(PETIT EXERCICE 1) Rendez mot pour mot le passage du texte sur le judéo-alsacien qui commence aux mots « Par la suite, il » et s'arrête après « dément pas ! ».
(PETIT EXERCICE 2) Reprenez le texte sur le judéo-alsacien juste après sa dernière phrase et écrivez la suite.

(EXTRAIT PRÉSENTÉ)
____________

D’ailleurs, par exemple au marché aux bestiaux de Saverne, créé en 1791 et qui a perduré jusqu’en 1970, on trouve dans un registre du milieu du 19ème siècle l’enregistrement de contrats de transactions rédigées en allemand ou en judéo-alsacien, quelque fois les dates sont écrites en français. Quant aux signatures, elles sont souvent écrites en cursive hébraïque car beaucoup de marchands de bestiaux s’exprimaient en yidisch-daïtsch, en judéo-alsacien. Certaines signatures sont toutefois en lettres gothiques ou en belles lettres françaises, ces façons de signer révèlent le degré d’éducation ou d’instruction des intéressés, même si certaines signatures sont rudimentaires, rares sont les signatures par une croix, dans ce cas le préposé indique qu’il s’agit de telle ou telle personne.

Auto-dérision

Par la suite, il s’est maintenu un certain temps dans les villes moyennes et dans les grandes villes où, petit à petit, à partir de la seconde moitié du 20ème siècle il est en quelque sorte tombé en désuétude. Mais ses traces sont toujours vivantes puisque, malgré tout, il a été transmis de génération en génération et même dans la campagne alsacienne, dans les villages où il y avait une présence juive, des non-juifs ont conservé des expressions judéo-alsaciennes qu’ils avaient entendues de leurs grands-parents ou arrières-grands-parents. C’est d’ailleurs l’une des raisons pour lesquelles cet intérêt pour ce langage ne se dément pas !

____________

(DONNÉES FOURNIES)

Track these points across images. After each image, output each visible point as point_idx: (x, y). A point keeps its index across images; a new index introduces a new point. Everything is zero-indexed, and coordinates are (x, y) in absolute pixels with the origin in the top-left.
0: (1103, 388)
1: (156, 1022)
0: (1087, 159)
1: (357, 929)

____________

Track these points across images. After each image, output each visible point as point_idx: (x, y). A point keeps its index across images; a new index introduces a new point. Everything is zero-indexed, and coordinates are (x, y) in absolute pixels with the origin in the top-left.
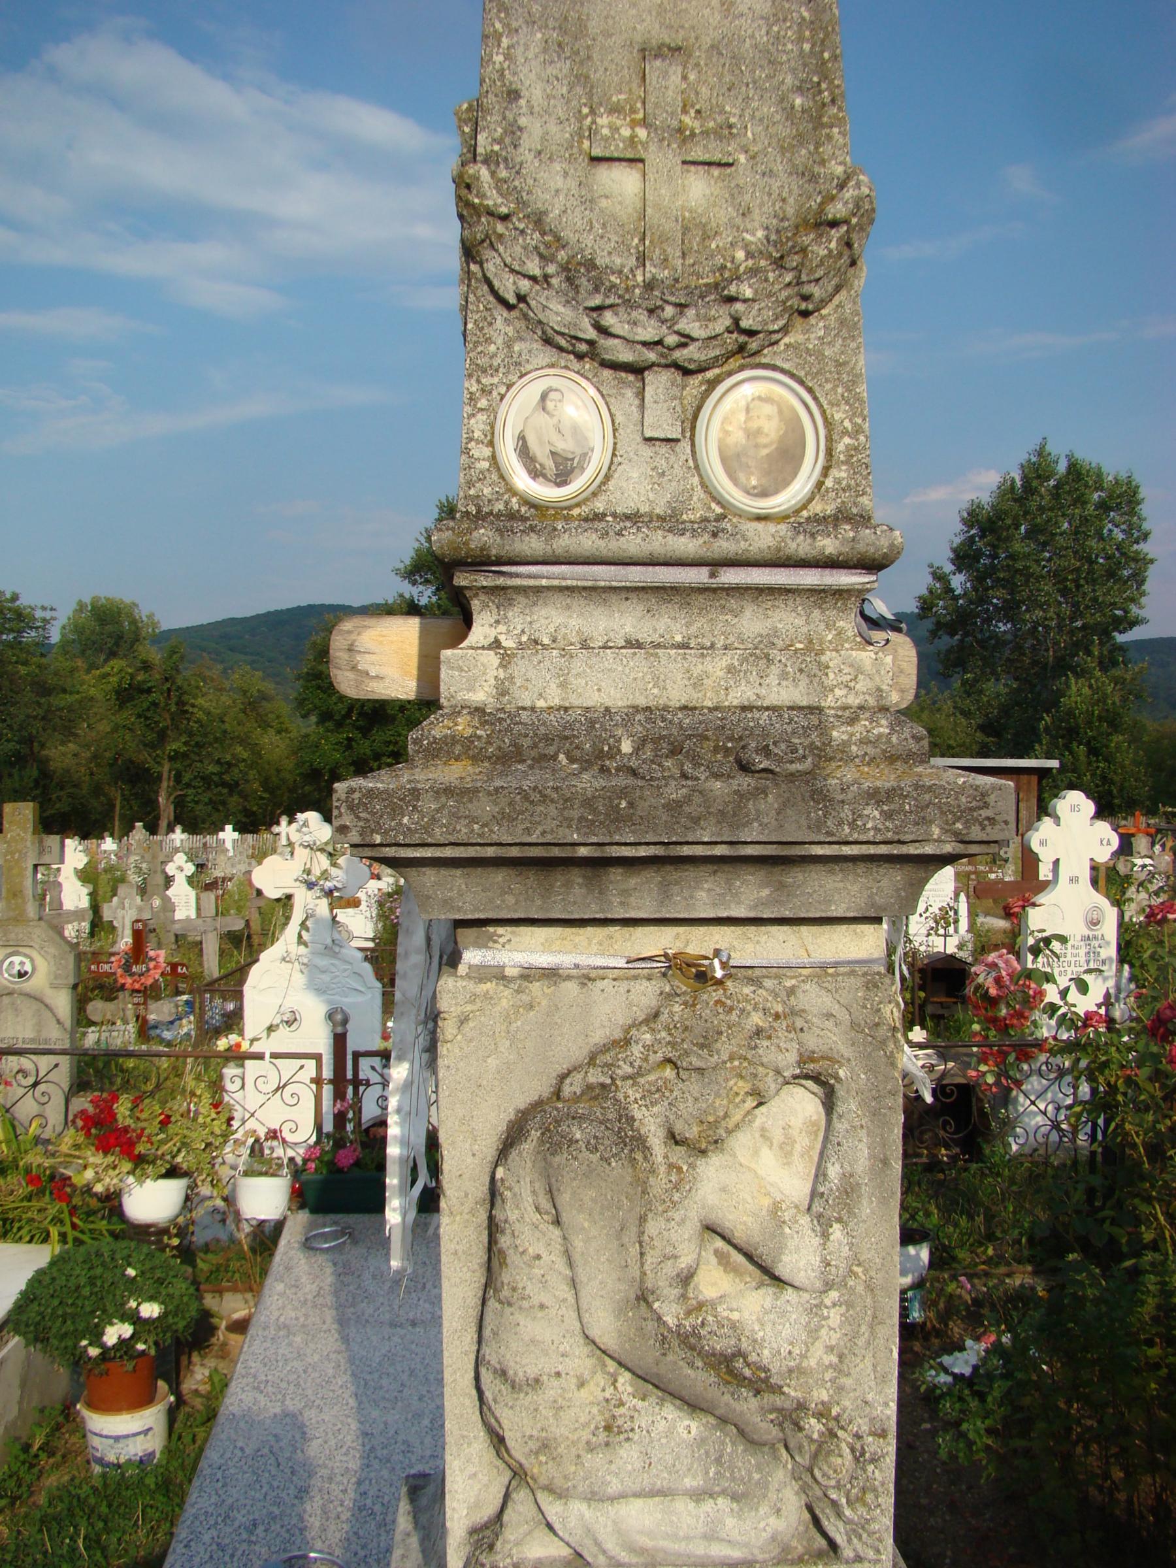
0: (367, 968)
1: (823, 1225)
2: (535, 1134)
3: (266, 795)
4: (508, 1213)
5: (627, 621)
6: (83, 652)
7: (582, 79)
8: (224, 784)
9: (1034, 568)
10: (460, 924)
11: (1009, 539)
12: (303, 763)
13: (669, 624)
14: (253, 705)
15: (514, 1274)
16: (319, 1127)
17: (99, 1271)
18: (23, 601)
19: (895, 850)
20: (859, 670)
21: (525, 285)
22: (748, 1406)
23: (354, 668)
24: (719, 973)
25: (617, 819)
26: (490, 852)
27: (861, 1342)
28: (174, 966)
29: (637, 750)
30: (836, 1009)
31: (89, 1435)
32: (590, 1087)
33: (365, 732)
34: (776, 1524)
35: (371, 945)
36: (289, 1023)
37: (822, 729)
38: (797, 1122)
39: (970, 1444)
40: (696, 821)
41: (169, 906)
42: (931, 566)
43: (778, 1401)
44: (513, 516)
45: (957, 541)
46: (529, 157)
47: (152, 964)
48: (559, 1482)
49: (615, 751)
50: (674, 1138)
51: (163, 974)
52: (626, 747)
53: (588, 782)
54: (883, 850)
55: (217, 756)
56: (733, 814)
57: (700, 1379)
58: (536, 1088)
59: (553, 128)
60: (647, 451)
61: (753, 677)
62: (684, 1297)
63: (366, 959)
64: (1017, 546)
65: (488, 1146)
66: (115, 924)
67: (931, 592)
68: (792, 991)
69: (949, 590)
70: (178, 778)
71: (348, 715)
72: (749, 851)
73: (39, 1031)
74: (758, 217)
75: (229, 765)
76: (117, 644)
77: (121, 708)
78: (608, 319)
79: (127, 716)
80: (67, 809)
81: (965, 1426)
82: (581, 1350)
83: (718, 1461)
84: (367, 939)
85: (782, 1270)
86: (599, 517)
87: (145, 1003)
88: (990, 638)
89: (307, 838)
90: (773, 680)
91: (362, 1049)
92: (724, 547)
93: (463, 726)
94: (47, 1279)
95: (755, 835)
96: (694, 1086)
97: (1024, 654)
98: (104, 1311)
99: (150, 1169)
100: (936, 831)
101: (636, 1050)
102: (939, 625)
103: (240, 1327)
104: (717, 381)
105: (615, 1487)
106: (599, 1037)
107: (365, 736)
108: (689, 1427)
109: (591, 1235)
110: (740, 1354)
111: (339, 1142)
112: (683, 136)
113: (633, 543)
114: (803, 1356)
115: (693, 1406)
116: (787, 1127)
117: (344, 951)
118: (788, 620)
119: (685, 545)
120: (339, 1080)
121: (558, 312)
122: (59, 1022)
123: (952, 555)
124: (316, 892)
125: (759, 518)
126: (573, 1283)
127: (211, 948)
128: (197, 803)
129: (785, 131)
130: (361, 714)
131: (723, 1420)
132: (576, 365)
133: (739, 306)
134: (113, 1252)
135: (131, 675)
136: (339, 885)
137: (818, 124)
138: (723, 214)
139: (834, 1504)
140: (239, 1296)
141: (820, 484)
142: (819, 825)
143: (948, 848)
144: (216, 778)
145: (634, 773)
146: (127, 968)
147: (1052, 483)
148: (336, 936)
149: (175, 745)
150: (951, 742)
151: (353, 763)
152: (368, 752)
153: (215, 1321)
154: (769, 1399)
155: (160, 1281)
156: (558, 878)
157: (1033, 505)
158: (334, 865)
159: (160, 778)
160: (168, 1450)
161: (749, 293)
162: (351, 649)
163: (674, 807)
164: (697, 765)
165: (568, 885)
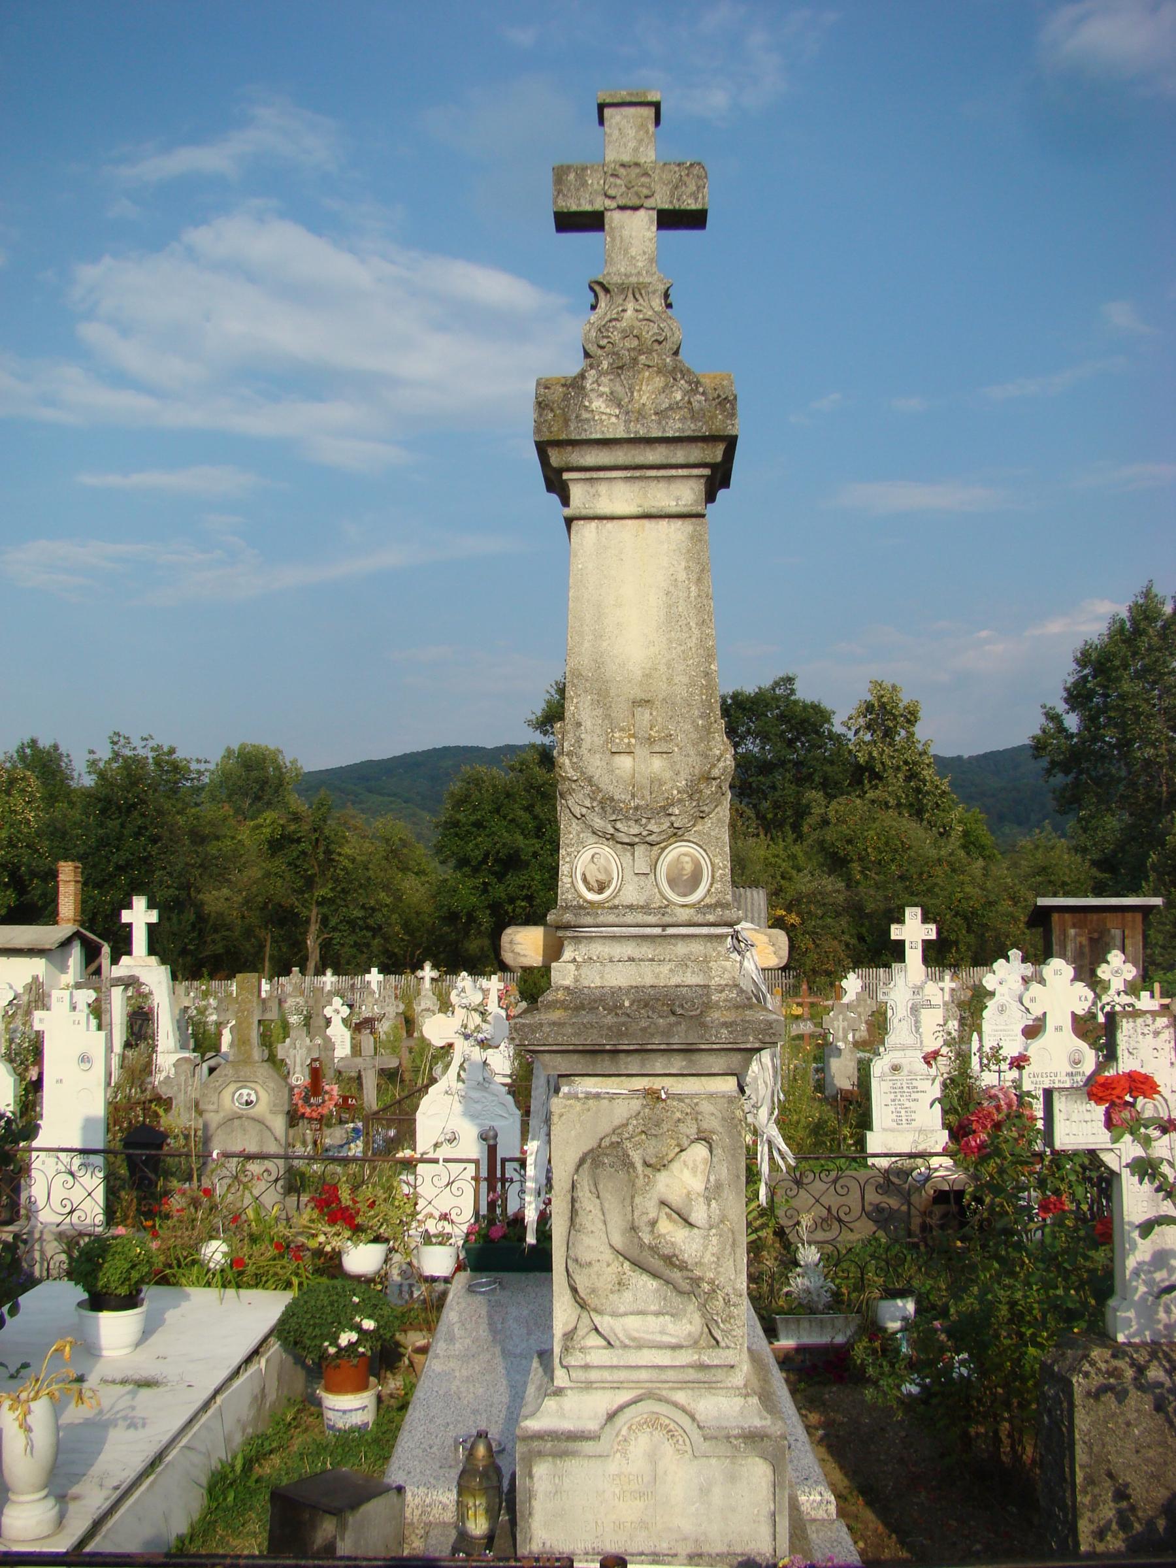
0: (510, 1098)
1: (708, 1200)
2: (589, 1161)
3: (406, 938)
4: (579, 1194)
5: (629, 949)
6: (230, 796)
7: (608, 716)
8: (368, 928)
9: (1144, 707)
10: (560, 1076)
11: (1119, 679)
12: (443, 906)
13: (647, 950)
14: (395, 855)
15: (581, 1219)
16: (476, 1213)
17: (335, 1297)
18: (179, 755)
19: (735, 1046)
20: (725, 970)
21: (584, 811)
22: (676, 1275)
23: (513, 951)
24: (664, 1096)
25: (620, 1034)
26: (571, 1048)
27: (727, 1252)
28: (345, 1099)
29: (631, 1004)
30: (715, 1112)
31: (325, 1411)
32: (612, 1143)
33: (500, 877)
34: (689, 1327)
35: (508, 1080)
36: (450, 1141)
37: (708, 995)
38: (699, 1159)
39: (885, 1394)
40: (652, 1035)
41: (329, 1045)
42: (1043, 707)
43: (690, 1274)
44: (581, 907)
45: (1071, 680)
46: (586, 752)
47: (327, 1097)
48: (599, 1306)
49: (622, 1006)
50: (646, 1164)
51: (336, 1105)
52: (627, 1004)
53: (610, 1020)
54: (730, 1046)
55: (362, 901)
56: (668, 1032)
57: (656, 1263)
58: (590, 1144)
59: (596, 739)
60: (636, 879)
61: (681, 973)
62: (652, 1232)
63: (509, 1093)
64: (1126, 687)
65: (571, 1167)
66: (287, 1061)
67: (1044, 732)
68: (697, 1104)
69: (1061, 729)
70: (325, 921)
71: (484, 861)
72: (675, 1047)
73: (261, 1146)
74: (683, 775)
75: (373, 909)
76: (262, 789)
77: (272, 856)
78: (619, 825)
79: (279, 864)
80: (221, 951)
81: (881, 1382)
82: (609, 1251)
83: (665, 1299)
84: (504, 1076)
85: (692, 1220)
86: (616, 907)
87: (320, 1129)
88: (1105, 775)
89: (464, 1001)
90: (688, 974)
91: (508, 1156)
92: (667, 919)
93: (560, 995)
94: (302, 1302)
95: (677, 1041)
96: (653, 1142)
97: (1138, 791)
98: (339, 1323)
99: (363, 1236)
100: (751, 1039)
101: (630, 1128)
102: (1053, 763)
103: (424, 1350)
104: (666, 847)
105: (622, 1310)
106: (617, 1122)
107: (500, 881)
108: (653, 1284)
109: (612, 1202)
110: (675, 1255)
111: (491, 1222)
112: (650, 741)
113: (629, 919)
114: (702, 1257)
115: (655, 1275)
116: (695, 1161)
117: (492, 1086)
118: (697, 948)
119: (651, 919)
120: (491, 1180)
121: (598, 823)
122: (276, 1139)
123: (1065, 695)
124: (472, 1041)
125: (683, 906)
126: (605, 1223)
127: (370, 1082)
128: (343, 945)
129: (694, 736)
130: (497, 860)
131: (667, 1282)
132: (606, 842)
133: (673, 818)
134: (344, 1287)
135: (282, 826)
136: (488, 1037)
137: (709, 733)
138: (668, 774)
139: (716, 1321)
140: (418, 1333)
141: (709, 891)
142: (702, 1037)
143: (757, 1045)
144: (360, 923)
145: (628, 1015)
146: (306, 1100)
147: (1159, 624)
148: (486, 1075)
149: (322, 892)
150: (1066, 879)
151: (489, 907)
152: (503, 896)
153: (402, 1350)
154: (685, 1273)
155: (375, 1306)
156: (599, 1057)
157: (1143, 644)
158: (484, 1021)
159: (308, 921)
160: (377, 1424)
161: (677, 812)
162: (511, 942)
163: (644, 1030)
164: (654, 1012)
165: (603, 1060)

____________

(RÉSULTAT DE L'EXERCICE 1)
Par la suite, il s’est maintenu un certain temps dans les villes moyennes et dans les grandes villes où, petit à petit, à partir de la seconde moitié du 20ème siècle il est en quelque sorte tombé en désuétude. Mais ses traces sont toujours vivantes puisque, malgré tout, il a été transmis de génération en génération et même dans la campagne alsacienne, dans les villages où il y avait une présence juive, des non-juifs ont conservé des expressions judéo-alsaciennes qu’ils avaient entendues de leurs grands-parents ou arrières-grands-parents. C’est d’ailleurs l’une des raisons pour lesquelles cet intérêt pour ce langage ne se dément pas !

(RÉSULTAT DE L'EXERCICE 2)
Ce parlé particulier véhicule parfaitement les minhaguim, les coutumes, d’une manière souvent savoureuse en ne négligeant pas l’auto-dérision, les analogies, l’ironie et le simple bon sens. Freddy Raphaël, spécialiste aujourd’hui du judaïsme rhénan, le définit ainsi :
"La langue de l’intimité familiale et communautaire, en même temps que celle de la connivence et de la complicité, notamment dans les transactions commerciales".
C’est une langue de connivence car elle permet de faire passer un message de telle sorte que l’interlocuteur non-juif ou "citadin évolué" ne comprenne pas l’arrangement qui se prépare.

Le bon kougel (Alphonse Lévy)
Au niveau des minhaguim, les expressions sont nombreuses puisqu’elles ressortent de la pratique religieuse bien ancrée dans les communautés et dans les familles. Il a par exemple des applications sur le plan culinaire qui y tient une grande place.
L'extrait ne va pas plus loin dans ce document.